提示された文章:
□ □ □ □
若手演出家サミット2011 公演情報 アトリエ春風舎「若手演出家サミット2011」の観てきた!クチコミとコメント

  • 満足度★★★

    充実した企画
    5人の演出家による10時間ずつのワークショップの成果発表と演出家達のトークを合わせて約2時間半のイベントで、演出家の個性の違いがはっきり出ていて興味深かったです。

    柴幸男『来年の新作の練習』
    ある女性の歴史や住む街を説明する1ページ分程度のテキストを用い、始めは1人で普通に読み上げ、身体表現を加えたり、複数名に割り振ったりして、後半はずっとテキストをループしながら色々演技の仕方を試していました。柴さんが流れを止めずに役者に指示を出していく様子がまるでスポーツの練習みたいで、躍動感がありました。

    藤田貴大『まいにちを朗読する』
    役者それぞれが会場の春風舎までどのようにして来たのか訊いたインタビューが「3年前東京湾に打ち上げられたおばあちゃん」を媒介にして、うっすら繋がりつつ東京の地図が生成される作品でした。マームとジプシーの作品で良く使われる、同じシークエンスを角度を変えつつ繰り返す手法は用いられていませんでしたが、藤田さんらしさが感じられました。
□ □ □ □
提供された記録:
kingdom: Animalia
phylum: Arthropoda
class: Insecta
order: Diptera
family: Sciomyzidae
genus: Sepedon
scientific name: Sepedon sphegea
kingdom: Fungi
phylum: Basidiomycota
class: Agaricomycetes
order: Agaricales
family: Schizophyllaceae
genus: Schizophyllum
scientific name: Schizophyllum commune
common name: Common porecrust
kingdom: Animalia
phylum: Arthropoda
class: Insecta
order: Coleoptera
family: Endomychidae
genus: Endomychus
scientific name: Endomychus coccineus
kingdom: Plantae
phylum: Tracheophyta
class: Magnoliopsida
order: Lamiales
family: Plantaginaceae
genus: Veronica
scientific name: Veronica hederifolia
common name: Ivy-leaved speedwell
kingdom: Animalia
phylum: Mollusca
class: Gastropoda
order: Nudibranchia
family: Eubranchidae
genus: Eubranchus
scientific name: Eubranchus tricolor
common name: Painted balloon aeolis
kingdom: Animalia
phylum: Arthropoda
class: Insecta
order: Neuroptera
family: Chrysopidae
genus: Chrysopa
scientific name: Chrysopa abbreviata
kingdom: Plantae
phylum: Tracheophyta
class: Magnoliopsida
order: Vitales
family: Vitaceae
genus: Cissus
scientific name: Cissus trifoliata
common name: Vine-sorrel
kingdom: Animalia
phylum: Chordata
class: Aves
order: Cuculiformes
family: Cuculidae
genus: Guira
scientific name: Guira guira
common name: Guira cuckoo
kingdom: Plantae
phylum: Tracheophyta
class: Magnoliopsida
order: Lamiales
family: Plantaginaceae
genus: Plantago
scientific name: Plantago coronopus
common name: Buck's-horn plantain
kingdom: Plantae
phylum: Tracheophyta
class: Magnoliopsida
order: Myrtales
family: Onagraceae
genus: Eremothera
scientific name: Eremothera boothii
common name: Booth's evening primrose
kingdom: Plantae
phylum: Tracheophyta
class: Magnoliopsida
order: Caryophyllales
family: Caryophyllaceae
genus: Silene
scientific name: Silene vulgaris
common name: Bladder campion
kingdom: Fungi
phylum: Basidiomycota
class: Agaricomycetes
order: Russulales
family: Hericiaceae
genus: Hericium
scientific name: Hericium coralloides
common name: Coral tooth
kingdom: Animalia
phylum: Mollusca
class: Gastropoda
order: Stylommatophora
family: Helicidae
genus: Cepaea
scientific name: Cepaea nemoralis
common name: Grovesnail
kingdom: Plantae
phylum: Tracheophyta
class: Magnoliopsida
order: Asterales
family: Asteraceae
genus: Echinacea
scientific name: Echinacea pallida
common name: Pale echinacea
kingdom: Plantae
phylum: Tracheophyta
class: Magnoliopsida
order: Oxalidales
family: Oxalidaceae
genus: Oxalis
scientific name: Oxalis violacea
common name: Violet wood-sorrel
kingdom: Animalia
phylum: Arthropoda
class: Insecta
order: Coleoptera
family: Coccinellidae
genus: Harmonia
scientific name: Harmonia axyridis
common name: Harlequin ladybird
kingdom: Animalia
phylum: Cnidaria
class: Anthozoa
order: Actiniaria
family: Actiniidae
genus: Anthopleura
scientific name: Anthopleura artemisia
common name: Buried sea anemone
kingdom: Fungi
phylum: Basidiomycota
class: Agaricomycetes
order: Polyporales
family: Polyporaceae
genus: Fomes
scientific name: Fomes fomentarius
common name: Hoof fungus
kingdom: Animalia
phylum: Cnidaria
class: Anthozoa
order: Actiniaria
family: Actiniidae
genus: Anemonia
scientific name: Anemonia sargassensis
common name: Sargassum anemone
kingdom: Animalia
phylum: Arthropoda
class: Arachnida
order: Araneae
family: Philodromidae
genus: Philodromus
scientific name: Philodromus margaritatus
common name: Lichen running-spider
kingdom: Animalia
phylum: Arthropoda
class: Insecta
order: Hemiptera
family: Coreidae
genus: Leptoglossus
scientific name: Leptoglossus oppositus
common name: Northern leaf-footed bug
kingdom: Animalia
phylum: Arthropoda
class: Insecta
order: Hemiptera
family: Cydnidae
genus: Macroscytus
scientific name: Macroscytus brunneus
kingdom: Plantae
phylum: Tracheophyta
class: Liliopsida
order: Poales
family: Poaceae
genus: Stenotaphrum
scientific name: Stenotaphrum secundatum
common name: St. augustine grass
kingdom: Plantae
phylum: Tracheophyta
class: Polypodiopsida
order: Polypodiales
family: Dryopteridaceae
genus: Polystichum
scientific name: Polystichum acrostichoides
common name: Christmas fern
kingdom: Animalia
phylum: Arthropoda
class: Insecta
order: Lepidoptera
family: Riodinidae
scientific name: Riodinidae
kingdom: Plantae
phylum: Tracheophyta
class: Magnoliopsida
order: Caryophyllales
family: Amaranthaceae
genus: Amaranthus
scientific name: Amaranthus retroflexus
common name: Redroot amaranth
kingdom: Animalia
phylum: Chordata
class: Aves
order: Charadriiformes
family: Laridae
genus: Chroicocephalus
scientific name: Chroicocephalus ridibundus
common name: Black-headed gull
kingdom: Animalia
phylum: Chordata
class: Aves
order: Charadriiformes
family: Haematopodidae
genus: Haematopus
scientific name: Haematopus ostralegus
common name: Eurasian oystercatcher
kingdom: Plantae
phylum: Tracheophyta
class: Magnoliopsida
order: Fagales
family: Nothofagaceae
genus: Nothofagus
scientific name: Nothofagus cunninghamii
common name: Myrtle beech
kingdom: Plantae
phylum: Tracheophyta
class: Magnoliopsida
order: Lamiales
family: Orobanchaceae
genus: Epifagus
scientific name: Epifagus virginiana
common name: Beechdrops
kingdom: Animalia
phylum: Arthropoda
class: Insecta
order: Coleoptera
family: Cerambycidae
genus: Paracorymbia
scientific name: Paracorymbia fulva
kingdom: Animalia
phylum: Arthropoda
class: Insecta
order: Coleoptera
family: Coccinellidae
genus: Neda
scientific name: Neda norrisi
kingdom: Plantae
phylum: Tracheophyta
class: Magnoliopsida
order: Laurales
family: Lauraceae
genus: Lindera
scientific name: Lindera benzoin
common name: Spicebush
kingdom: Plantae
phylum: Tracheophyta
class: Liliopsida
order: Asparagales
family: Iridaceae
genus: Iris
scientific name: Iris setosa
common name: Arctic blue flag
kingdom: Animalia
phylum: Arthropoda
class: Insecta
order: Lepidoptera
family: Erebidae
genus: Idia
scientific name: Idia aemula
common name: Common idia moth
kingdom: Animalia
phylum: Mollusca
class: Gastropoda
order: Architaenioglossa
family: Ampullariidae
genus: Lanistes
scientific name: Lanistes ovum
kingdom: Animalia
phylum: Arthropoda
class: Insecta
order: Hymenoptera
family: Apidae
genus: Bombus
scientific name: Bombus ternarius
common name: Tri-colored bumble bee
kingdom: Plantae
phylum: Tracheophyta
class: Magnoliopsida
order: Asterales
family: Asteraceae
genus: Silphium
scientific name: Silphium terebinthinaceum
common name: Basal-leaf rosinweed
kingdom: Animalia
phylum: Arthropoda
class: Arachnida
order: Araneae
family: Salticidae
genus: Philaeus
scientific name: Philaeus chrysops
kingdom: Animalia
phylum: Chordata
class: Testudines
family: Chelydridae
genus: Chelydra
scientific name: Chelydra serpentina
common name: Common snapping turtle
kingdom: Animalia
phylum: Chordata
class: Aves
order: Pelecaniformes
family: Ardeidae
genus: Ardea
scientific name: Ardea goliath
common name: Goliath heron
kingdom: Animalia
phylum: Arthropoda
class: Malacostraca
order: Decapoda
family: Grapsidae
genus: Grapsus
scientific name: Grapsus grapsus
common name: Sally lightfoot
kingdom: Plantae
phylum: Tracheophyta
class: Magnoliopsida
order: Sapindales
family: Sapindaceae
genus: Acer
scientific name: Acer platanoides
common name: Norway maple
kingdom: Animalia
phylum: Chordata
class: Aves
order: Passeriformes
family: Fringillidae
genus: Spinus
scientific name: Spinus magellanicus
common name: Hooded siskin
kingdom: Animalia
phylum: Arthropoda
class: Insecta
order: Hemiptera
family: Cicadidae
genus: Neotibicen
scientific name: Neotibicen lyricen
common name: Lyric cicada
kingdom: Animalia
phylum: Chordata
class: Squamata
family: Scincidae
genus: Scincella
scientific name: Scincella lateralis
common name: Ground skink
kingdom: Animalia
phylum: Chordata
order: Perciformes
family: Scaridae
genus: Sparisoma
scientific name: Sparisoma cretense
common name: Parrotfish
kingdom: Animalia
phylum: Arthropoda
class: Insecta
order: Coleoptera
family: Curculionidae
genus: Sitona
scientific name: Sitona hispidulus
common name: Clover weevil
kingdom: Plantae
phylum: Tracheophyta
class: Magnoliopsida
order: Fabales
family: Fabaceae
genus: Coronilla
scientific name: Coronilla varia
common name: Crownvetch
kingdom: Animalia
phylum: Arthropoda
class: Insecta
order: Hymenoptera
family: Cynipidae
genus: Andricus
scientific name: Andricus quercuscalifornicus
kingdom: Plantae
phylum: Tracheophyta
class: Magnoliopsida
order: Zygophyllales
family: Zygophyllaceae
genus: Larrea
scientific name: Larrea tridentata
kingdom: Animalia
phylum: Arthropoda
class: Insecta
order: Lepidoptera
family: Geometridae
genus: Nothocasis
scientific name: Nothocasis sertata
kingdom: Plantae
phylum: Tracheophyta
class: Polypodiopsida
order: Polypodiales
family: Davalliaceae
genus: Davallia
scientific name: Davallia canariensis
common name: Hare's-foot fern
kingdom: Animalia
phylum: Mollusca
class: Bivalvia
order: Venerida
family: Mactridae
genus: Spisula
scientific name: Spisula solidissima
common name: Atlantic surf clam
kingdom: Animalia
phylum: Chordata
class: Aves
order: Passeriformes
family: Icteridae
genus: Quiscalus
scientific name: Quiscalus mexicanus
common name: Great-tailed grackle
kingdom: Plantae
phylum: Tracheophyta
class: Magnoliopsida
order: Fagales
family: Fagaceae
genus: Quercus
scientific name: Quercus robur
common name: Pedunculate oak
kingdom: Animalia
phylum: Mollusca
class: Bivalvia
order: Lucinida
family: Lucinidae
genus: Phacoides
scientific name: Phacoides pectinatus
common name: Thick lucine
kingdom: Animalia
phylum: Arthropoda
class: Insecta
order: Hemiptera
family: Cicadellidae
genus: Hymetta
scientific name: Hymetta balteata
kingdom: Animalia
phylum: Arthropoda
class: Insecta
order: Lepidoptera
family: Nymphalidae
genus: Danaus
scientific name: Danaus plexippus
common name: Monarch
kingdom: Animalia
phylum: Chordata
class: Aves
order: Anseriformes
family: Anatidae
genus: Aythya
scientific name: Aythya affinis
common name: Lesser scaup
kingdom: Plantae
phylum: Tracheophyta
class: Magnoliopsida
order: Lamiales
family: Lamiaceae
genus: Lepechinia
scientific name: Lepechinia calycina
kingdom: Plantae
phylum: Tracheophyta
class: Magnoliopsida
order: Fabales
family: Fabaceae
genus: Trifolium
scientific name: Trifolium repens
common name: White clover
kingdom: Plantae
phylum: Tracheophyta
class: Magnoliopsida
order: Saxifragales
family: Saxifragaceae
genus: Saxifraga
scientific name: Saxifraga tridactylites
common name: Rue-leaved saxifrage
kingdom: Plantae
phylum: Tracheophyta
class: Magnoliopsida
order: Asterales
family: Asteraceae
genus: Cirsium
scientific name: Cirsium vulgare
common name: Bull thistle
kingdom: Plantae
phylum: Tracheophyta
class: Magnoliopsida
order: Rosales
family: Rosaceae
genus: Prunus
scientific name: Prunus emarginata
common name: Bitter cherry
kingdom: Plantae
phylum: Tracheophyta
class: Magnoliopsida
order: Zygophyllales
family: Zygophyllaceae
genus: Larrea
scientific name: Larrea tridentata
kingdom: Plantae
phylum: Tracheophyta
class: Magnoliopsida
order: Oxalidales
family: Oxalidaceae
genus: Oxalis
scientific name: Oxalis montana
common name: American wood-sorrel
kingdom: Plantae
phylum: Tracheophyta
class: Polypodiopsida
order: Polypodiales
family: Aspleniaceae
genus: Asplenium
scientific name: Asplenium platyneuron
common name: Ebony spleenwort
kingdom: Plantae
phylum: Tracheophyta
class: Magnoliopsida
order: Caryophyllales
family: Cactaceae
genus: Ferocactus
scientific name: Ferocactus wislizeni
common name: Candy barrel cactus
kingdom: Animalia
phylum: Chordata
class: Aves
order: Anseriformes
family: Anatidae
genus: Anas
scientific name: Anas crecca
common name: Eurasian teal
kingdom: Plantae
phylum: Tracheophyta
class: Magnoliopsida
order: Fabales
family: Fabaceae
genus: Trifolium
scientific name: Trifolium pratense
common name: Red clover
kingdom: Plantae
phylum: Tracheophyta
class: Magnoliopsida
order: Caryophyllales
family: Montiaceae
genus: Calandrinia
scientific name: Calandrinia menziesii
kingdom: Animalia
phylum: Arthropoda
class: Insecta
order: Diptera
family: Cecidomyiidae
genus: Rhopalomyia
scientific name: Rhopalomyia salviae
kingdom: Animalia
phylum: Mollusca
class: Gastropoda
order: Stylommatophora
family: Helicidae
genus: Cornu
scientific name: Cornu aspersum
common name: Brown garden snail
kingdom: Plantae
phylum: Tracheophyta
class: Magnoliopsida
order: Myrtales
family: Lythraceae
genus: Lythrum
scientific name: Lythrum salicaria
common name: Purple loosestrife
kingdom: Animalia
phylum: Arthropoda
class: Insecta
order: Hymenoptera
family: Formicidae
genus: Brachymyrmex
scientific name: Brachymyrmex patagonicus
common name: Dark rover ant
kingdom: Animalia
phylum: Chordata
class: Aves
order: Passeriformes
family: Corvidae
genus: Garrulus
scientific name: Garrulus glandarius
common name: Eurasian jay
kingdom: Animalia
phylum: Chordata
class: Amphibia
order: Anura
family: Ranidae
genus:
□ □ □ □
取り組む課題:
- 1) 若手演出家サミットの感想文では、柴幸男の発表に躍動感があったと述べられています。その理由を、文章に書かれていることに基づいて説明しなさい。
- 2) 記録のうち、「common name: Lesser scaup」を含む行から「common name: American wood-sorrel」を含む行までを、両端の行も含めて、列名を「項目」と「値」とする2列のCSVに書き直しなさい。1行の記録ごとにCSVの1行を作り、各フィールドは二重引用符で囲み、改行は空白に置き換えること。

課題の解答:
- 1) 柴さんが流れを止めずに役者に指示を出していく様子が、まるでスポーツの練習のようだったからです。

- 2)
項目,値
"common name:","Lesser scaup"
"kingdom:","Plantae"
"phylum:","Tracheophyta"
"class:","Magnoliopsida"
"order:","Lamiales"
"family:","Lamiaceae"
"genus:","Lepechinia"
"scientific name:","Lepechinia calycina"
"kingdom:","Plantae"
"phylum:","Tracheophyta"
"class:","Magnoliopsida"
"order:","Fabales"
"family:","Fabaceae"
"genus:","Trifolium"
"scientific name:","Trifolium repens"
"common name:","White clover"
"kingdom:","Plantae"
"phylum:","Tracheophyta"
"class:","Magnoliopsida"
"order:","Saxifragales"
"family:","Saxifragaceae"
"genus:","Saxifraga"
"scientific name:","Saxifraga tridactylites"
"common name:","Rue-leaved saxifrage"
"kingdom:","Plantae"
"phylum:","Tracheophyta"
"class:","Magnoliopsida"
"order:","Asterales"
"family:","Asteraceae"
"genus:","Cirsium"
"scientific name:","Cirsium vulgare"
"common name:","Bull thistle"
"kingdom:","Plantae"
"phylum:","Tracheophyta"
"class:","Magnoliopsida"
"order:","Rosales"
"family:","Rosaceae"
"genus:","Prunus"
"scientific name:","Prunus emarginata"
"common name:","Bitter cherry"
"kingdom:","Plantae"
"phylum:","Tracheophyta"
"class:","Magnoliopsida"
"order:","Zygophyllales"
"family:","Zygophyllaceae"
"genus:","Larrea"
"scientific name:","Larrea tridentata"
"kingdom:","Plantae"
"phylum:","Tracheophyta"
"class:","Magnoliopsida"
"order:","Oxalidales"
"family:","Oxalidaceae"
"genus:","Oxalis"
"scientific name:","Oxalis montana"
"common name:","American wood-sorrel"